● **Problem**
Copy out everything from the line containing "left hip: (506, 754, -2)" down to the line containing "left ankle: (511, 829, 4)", including both of those lines, and shift each number in the keypoint triples by -136.
[Data extracts Boundary: Start]
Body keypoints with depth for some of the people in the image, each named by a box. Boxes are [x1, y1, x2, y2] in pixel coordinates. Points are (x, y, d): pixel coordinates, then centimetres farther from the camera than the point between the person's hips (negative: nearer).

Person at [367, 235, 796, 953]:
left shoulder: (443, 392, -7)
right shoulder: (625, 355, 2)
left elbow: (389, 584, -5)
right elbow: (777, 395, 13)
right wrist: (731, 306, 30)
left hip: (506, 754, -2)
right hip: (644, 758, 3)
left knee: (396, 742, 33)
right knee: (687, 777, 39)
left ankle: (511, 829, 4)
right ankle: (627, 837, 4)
[Data extracts Boundary: End]
[Data extracts Boundary: Start]
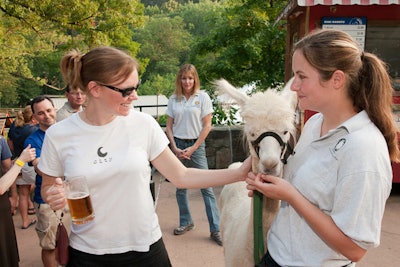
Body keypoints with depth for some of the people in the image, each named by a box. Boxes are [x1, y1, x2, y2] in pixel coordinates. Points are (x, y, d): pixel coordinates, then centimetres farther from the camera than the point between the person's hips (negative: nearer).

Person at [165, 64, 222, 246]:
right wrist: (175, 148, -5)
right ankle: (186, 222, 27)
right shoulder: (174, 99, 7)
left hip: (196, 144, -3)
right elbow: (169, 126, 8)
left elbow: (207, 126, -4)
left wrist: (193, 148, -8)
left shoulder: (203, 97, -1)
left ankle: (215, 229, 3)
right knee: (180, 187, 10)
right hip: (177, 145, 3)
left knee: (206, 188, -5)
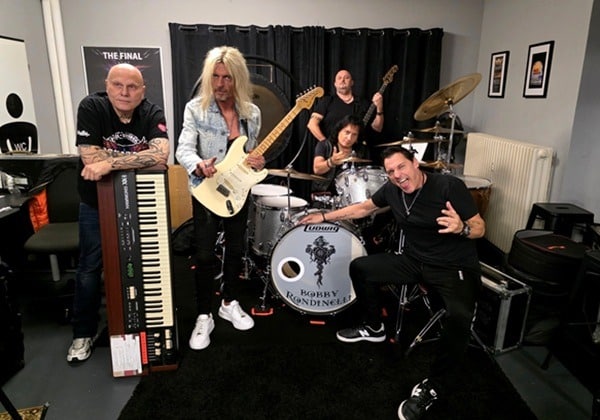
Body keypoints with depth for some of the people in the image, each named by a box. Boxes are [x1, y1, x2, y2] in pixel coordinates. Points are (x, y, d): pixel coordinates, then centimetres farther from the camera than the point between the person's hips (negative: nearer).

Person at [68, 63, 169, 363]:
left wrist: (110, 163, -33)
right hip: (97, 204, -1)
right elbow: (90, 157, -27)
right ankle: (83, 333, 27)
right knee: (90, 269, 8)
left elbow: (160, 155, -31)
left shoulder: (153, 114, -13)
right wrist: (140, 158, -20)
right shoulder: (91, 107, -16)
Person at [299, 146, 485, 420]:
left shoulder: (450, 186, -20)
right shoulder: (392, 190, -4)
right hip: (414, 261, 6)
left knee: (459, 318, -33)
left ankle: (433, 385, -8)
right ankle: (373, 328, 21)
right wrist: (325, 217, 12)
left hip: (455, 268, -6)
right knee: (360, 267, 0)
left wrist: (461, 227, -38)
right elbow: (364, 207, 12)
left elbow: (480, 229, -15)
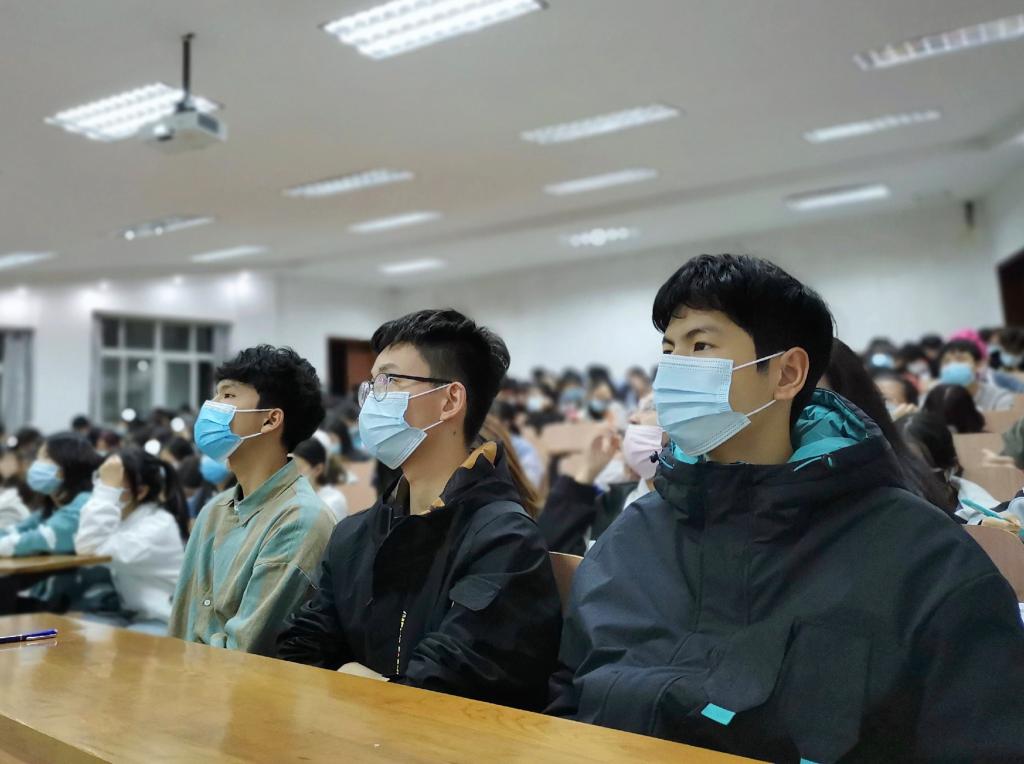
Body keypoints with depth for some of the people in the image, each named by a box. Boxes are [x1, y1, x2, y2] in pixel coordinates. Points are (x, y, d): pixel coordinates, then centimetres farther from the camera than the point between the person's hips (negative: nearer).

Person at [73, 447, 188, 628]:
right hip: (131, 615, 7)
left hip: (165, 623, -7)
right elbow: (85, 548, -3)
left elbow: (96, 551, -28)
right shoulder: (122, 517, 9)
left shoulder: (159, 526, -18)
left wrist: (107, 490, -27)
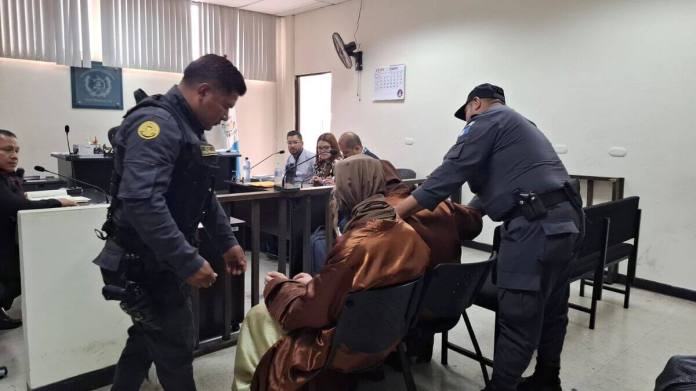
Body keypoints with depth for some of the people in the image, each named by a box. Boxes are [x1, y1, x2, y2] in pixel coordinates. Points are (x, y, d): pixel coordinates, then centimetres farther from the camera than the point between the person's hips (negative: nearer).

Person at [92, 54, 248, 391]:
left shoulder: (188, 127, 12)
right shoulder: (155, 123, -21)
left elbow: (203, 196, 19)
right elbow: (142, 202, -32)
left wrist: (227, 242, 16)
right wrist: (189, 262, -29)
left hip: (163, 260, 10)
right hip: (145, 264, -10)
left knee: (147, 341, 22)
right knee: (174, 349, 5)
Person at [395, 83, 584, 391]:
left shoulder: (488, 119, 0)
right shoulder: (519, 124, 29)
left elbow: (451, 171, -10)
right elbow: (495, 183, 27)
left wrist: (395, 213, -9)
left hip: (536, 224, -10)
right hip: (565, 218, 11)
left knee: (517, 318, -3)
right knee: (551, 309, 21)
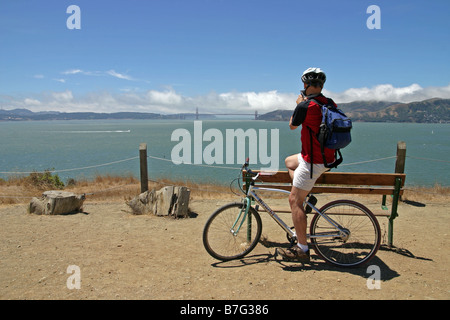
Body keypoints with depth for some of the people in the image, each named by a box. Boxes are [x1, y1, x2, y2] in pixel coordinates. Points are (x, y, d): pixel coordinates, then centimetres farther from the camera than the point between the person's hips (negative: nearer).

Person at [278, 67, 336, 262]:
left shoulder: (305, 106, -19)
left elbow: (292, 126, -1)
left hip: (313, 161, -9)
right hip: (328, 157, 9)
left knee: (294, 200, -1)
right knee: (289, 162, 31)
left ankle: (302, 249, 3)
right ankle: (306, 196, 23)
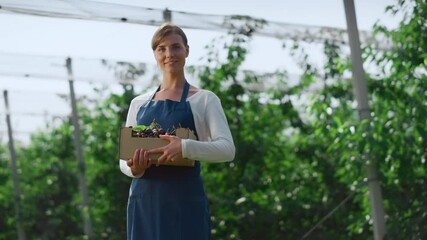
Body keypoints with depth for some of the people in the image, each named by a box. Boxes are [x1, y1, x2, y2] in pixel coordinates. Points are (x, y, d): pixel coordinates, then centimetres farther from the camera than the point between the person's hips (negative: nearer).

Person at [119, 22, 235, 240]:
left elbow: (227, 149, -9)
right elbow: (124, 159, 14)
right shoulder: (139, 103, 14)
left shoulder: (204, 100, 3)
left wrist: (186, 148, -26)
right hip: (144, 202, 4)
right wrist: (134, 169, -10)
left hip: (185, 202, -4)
[Data extracts Boundary: End]
● **Answer area**
left hip: (370, 618, -138)
right hip: (508, 622, -133)
left knee: (260, 606, -103)
right knee: (551, 641, -97)
left ankle: (375, 693, -132)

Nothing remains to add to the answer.